La lumière chiche des chandelles suffit à lui confirmer que la salle était aussi décrépie que l'extérieur. Quelques regards en coin accueillirent le jeune homme, qui plissa le nez dans l'atmosphère surchauffée, saturée de relents de mauvais alcool. Tous ici étaient armés, question de survie à Mreoria. Une demoiselle brune s'approcha aussitôt avec un sourire avenant. Il ne se gêna pas pour la détailler : à en croire son large décolleté et ses cheveux défaits, il s'agissait là d'une serveuse aussi bien que d'une fille de joie. Il s'en désintéressa aussitôt pour chercher des yeux celui qui était censé l'attendre.

— Je peux t'installer, mon petit ? insista la femme qui ne souhaitait sans doute pas voir s'échapper un client.

Wulfried hocha la tête en guise de réponse, quelque peu vexé qu'elle lui fasse remarquer son jeune âge. Il avait pourtant pris garde à ne pas montrer son visage. Sans doute sa carrure peu imposante qui l'avait trahi. Le jeune homme, quoique entrainé aux armes, n'avait jamais développé une musculature bien impressionnante. En combat, il pariait davantage sur sa rapidité, sa technique et, surtout, sa langue bien pendue qui l'aidait à se tirer des mauvais pas. Cependant, il venait tout de même d'avoir seize ans : il n'était plus un enfant !

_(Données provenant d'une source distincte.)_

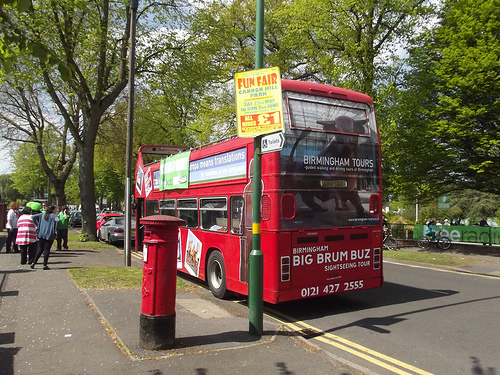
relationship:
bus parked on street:
[134, 79, 385, 304] [129, 240, 499, 375]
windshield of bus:
[282, 190, 381, 227] [134, 79, 385, 304]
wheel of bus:
[201, 250, 230, 304] [134, 79, 385, 304]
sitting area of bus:
[135, 129, 265, 168] [134, 79, 385, 304]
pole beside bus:
[247, 0, 269, 338] [134, 79, 385, 304]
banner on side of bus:
[156, 151, 192, 193] [134, 79, 385, 304]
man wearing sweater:
[30, 202, 59, 270] [31, 211, 60, 240]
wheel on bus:
[201, 250, 230, 304] [134, 79, 385, 304]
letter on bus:
[294, 255, 302, 267] [134, 79, 385, 304]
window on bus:
[198, 197, 230, 233] [134, 79, 385, 304]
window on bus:
[230, 194, 245, 235] [134, 79, 385, 304]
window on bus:
[175, 197, 200, 230] [134, 79, 385, 304]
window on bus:
[159, 197, 177, 220] [134, 79, 385, 304]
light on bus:
[279, 255, 291, 284] [134, 79, 385, 304]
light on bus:
[372, 246, 383, 271] [134, 79, 385, 304]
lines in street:
[235, 298, 431, 375] [129, 240, 499, 375]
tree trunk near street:
[78, 145, 103, 241] [129, 240, 499, 375]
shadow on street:
[238, 280, 459, 327] [129, 240, 499, 375]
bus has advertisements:
[134, 79, 385, 304] [276, 88, 382, 230]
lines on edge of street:
[235, 298, 431, 375] [129, 240, 499, 375]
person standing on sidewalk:
[15, 208, 41, 267] [1, 247, 354, 373]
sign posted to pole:
[231, 67, 286, 138] [247, 0, 269, 338]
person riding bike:
[425, 220, 437, 244] [413, 230, 452, 252]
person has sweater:
[15, 208, 41, 267] [15, 214, 37, 245]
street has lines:
[129, 240, 499, 375] [235, 298, 431, 375]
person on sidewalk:
[15, 208, 41, 267] [1, 247, 354, 373]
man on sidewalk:
[30, 202, 59, 270] [1, 247, 354, 373]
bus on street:
[134, 79, 385, 304] [129, 240, 499, 375]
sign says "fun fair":
[231, 67, 296, 134] [225, 73, 277, 86]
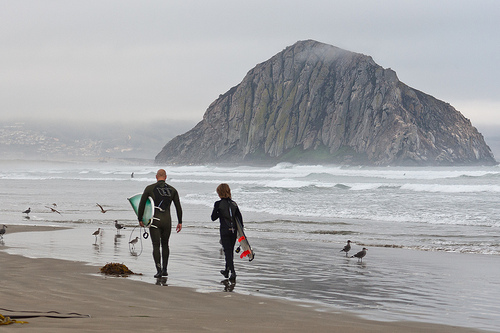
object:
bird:
[339, 240, 351, 255]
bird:
[350, 248, 368, 262]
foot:
[220, 270, 228, 278]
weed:
[100, 263, 133, 275]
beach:
[0, 183, 499, 332]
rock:
[275, 86, 296, 131]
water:
[0, 164, 499, 223]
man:
[138, 169, 184, 277]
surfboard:
[231, 208, 254, 261]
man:
[211, 183, 244, 279]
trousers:
[221, 234, 238, 272]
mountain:
[160, 39, 494, 168]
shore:
[0, 226, 498, 329]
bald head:
[155, 169, 166, 181]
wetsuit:
[211, 199, 243, 268]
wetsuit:
[138, 180, 183, 267]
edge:
[312, 39, 403, 84]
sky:
[2, 0, 495, 126]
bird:
[92, 228, 101, 236]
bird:
[96, 203, 113, 214]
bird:
[22, 207, 30, 215]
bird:
[0, 224, 8, 234]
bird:
[129, 237, 141, 250]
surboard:
[126, 193, 154, 227]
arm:
[137, 185, 151, 221]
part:
[240, 239, 255, 261]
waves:
[264, 181, 312, 188]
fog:
[0, 0, 499, 119]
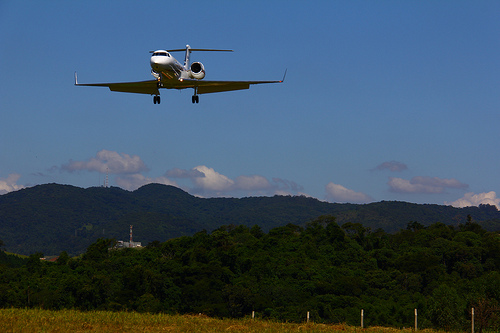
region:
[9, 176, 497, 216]
Mountains in the background of a field.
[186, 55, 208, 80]
A jet engine of an airplane.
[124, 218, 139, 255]
A communications tower near the air field.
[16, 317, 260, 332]
Green grass turning brown.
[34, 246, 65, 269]
A building structure in the background.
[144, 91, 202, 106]
Landing tires on an airplane.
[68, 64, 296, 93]
Total wing span on airplane in flight.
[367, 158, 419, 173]
A gray colored cloud in the air.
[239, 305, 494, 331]
Landing post in an landing field.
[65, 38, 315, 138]
A plane in the sky.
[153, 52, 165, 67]
The nose of the plane.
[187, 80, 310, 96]
The planes left wing.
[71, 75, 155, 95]
The planes right wing.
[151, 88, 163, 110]
The planes right wheel.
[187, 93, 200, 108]
The planes left wheel.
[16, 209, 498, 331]
Green trees and brush.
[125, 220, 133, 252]
Pole in the ground.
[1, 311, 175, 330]
The dry grass.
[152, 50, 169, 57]
The cockpit window.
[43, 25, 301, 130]
This is an airplane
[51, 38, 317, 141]
This is an airplane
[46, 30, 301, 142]
This is an airplane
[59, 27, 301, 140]
This is an airplane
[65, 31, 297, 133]
This is an airplane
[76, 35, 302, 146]
This is an airplane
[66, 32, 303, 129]
This is an airplane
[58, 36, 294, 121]
This is an airplane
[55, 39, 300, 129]
This is an airplane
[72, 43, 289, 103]
A plane in the air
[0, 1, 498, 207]
A blue sky with clouds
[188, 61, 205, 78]
Engine of the plane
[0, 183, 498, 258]
a hill or mountain covered with trees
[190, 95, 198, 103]
Wheel of the plane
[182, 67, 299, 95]
Left wing of plane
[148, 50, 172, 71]
Nose of the plane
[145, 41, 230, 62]
Tail of the plane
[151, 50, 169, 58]
Windshield of the plane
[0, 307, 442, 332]
Grass on the ground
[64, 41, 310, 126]
a large flying aircraft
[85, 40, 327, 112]
a large white plane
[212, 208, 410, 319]
dark green forest trees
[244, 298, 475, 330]
poles on the ground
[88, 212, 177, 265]
a building in the distance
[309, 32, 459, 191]
blue and cloudy day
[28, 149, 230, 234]
green hills in back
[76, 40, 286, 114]
plane has pointed wings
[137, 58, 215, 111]
landing gear is out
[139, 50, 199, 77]
plane has black window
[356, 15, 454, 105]
Large body of blue skies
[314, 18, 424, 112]
Large body of blue skies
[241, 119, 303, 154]
Large body of blue skies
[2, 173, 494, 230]
Mountains in the distance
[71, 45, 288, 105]
A grey plane in the air.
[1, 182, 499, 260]
The most distant strip of trees.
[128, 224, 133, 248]
Orange and white tower.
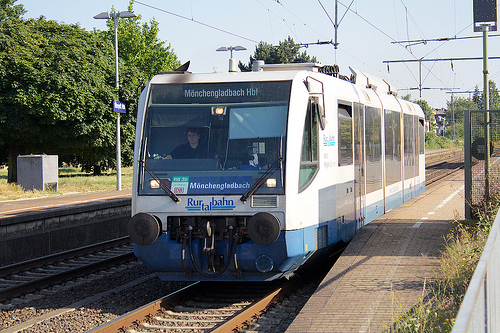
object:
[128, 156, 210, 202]
wiper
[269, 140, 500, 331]
sidewalk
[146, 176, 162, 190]
headlight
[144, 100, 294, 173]
window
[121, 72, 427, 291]
train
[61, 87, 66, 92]
leaves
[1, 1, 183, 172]
trees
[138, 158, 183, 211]
wipers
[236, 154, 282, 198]
wipers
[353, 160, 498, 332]
line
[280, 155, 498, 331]
ground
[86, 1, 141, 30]
lamps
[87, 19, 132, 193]
pole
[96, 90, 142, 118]
sign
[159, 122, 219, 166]
man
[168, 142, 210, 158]
shirt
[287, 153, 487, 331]
walkway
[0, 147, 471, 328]
train tracks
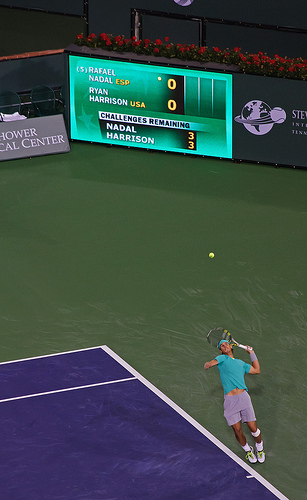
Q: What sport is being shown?
A: Tennis.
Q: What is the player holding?
A: Tennis racket.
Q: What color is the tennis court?
A: Blue.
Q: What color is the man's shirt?
A: Aqua.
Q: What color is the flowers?
A: Red.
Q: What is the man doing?
A: Serving.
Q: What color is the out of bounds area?
A: Green.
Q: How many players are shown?
A: One.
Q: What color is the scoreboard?
A: Green.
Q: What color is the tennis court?
A: Blue.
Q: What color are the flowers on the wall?
A: Red.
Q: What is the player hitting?
A: Tennis ball.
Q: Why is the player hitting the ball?
A: To win.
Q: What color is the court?
A: Blue.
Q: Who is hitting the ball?
A: The tennis player.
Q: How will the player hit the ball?
A: Hard.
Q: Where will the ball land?
A: On the other side.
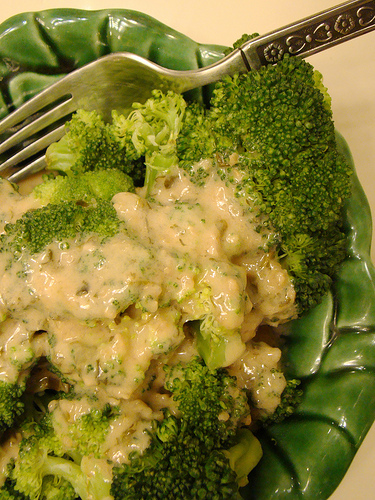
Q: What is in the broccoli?
A: A fork.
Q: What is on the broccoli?
A: Cheese sauce.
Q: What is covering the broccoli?
A: Cheese.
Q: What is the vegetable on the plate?
A: Broccoli.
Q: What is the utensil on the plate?
A: Fork.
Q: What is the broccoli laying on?
A: Plate.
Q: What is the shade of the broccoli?
A: Green.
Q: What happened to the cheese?
A: Melted.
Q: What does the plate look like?
A: Leaf.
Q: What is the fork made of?
A: Metal.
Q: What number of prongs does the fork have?
A: 4.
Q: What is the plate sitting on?
A: Table.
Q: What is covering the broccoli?
A: Cheese.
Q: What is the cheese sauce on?
A: Broccoli.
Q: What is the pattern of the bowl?
A: Leaf.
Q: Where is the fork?
A: On the plate.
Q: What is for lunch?
A: Broccoli and cheese sauce.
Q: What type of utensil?
A: Fork.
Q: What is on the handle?
A: Design.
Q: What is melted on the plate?
A: Cheese.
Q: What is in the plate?
A: Fork.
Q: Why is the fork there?
A: To eat.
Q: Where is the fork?
A: In the bowl.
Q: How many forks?
A: 1.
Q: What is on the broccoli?
A: Cheese.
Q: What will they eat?
A: Broccoli and cheese.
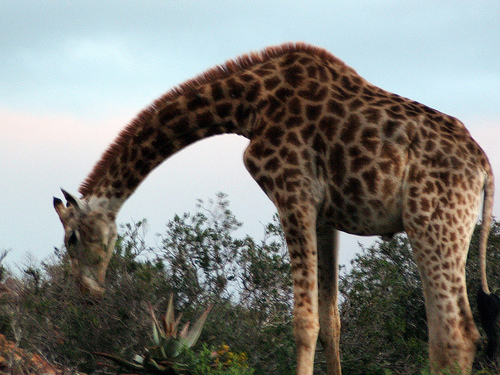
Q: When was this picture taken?
A: Daytime.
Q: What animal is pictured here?
A: A giraffe.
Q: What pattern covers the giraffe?
A: Spots.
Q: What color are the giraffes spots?
A: Brown.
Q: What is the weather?
A: Sunny.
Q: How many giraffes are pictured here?
A: 1.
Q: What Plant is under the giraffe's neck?
A: Aloe.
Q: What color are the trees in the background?
A: Green.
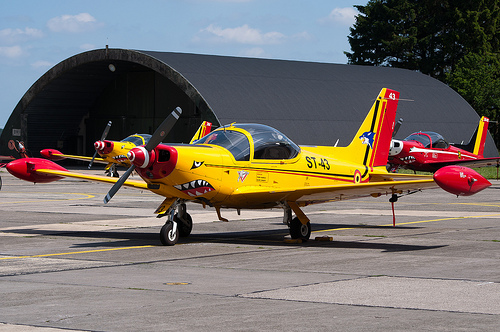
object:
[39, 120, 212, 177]
flights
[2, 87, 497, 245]
flight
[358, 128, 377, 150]
logo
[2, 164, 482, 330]
runway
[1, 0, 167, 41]
sky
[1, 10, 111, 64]
clouds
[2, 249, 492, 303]
pavement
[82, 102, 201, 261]
angle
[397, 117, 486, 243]
color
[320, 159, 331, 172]
number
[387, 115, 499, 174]
plane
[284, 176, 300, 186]
yellow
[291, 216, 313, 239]
back wheel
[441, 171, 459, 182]
red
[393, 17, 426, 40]
dark green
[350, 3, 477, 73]
trees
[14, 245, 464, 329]
ground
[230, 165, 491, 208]
wing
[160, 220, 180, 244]
front wheel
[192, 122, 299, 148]
roof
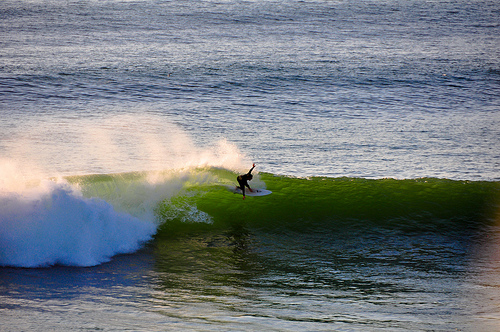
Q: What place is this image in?
A: It is at the ocean.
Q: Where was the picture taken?
A: It was taken at the ocean.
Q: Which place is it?
A: It is an ocean.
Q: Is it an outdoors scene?
A: Yes, it is outdoors.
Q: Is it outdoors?
A: Yes, it is outdoors.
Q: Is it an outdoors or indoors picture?
A: It is outdoors.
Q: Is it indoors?
A: No, it is outdoors.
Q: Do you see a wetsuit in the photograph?
A: Yes, there is a wetsuit.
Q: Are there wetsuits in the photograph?
A: Yes, there is a wetsuit.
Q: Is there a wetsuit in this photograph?
A: Yes, there is a wetsuit.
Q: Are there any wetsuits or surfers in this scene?
A: Yes, there is a wetsuit.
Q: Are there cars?
A: No, there are no cars.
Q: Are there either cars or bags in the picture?
A: No, there are no cars or bags.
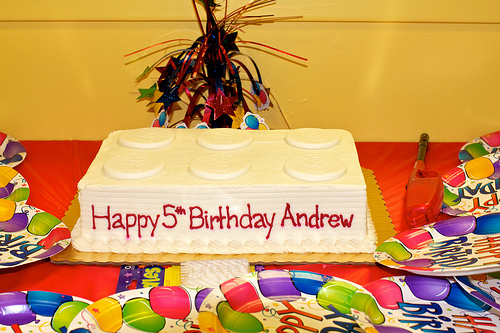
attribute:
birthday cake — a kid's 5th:
[71, 120, 381, 260]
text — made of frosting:
[86, 197, 356, 244]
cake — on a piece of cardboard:
[43, 120, 402, 267]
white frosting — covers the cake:
[67, 126, 377, 255]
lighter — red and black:
[401, 125, 446, 227]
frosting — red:
[88, 198, 358, 237]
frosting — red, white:
[86, 175, 366, 247]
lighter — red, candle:
[395, 128, 448, 234]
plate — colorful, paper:
[0, 198, 77, 270]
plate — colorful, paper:
[61, 280, 201, 330]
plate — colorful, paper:
[357, 269, 499, 331]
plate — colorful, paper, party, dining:
[373, 214, 498, 278]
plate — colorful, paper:
[437, 154, 499, 221]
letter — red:
[339, 210, 356, 229]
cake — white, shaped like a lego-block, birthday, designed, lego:
[77, 126, 380, 259]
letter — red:
[328, 213, 342, 229]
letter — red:
[317, 210, 331, 230]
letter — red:
[309, 200, 321, 230]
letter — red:
[294, 209, 308, 229]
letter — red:
[277, 195, 298, 227]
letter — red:
[259, 209, 276, 242]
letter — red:
[246, 203, 266, 232]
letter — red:
[239, 198, 253, 232]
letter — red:
[224, 202, 238, 229]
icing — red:
[84, 200, 357, 236]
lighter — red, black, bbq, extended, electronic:
[400, 130, 448, 230]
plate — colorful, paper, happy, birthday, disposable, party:
[199, 265, 388, 331]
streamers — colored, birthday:
[126, 0, 319, 130]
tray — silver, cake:
[46, 162, 406, 264]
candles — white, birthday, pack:
[113, 259, 261, 296]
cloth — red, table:
[19, 141, 466, 303]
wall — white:
[5, 3, 496, 137]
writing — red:
[86, 203, 357, 232]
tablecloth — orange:
[12, 140, 99, 214]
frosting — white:
[72, 127, 373, 251]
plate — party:
[67, 287, 218, 330]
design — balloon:
[68, 288, 221, 328]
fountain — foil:
[122, 0, 310, 126]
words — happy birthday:
[425, 235, 499, 265]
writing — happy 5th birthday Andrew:
[86, 199, 358, 239]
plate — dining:
[438, 151, 498, 219]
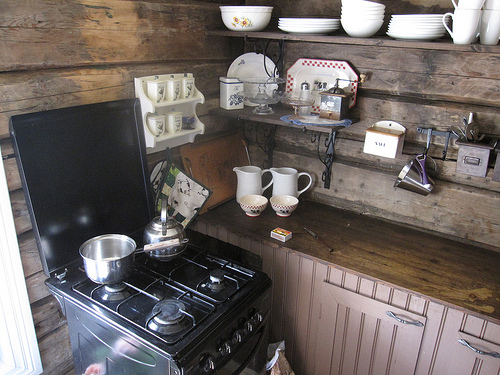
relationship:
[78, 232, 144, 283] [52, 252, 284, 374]
pan on stove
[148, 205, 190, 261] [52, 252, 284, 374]
kettle on stove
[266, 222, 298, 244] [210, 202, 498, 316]
matches on counter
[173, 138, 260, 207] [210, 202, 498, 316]
tray on counter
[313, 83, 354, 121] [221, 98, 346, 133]
sifter on shelf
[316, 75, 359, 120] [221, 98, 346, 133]
coffee grinder on shelf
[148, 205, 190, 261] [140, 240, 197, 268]
kettle on burner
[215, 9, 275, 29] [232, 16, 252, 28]
bowl has flowers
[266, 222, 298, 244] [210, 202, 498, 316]
matchbox on counter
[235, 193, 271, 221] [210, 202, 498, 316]
tea cup on counter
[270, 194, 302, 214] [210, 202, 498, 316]
tea cup on counter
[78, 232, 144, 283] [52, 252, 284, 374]
pot on stove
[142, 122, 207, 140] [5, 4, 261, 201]
shelf on wall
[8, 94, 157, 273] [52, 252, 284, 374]
lid on stove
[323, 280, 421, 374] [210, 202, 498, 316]
cabinet door below counter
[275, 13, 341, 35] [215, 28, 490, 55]
dishes on shelf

La table que la demoiselle lui proposa était collante de saleté, mais Wulfried n'y prit pas garde. Mreoria était une ville ou jamais rien ne brillait par son luxe. Autour de lui, on ripaillait gaiement mais, dans les coins plus reculés, certains traitaient de transactions à la légalité toute relative. Le Rund Famélique était réputé pour la capacité du tavernier à se montrer tolérant envers ce qu'on qualifiait avec complaisance de petits commerces. Parfois, la milice apparaissait, pour la forme, et faisait mine de ne rien voir. On vivait plus longtemps, à Mreoria, quand on savait fermer les yeux.